Given data
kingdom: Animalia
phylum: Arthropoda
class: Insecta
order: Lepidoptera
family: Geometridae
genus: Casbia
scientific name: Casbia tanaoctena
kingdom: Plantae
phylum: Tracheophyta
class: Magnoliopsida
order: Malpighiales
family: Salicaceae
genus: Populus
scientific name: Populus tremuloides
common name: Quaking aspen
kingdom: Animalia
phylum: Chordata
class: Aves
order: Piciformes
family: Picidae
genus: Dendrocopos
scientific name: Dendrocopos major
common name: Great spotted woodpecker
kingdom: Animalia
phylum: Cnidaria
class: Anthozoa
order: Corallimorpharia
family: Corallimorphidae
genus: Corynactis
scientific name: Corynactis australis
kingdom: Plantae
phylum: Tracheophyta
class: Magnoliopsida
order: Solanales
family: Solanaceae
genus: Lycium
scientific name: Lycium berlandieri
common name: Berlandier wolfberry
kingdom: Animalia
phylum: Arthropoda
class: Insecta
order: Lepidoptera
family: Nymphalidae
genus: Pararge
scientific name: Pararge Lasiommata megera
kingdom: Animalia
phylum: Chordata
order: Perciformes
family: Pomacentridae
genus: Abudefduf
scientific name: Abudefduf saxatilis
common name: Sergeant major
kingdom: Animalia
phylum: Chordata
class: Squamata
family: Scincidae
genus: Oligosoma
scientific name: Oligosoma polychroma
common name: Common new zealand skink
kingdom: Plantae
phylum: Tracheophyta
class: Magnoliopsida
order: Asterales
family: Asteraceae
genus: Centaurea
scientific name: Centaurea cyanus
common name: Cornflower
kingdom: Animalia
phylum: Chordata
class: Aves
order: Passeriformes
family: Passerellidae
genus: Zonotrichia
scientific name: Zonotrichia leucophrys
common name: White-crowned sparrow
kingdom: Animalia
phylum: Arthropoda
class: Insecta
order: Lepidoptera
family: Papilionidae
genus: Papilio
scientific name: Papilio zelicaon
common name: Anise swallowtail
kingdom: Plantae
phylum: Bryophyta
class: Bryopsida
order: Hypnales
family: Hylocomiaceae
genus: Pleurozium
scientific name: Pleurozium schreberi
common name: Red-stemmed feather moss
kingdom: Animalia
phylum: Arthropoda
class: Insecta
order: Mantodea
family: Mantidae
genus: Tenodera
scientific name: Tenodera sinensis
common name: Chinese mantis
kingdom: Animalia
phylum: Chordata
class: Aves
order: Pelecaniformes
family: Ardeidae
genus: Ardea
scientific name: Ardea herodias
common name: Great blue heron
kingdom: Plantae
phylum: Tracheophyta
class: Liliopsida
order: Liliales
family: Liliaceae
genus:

What is being asked
Edit the material from the line holding "family: Ardeidae" through the end of the material, inclusive, changing "common name" to "vernacular name" and leaving everything else as it stands. Return only those lines.

Exercise response
family: Ardeidae
genus: Ardea
scientific name: Ardea herodias
vernacular name: Great blue heron
kingdom: Plantae
phylum: Tracheophyta
class: Liliopsida
order: Liliales
family: Liliaceae
genus:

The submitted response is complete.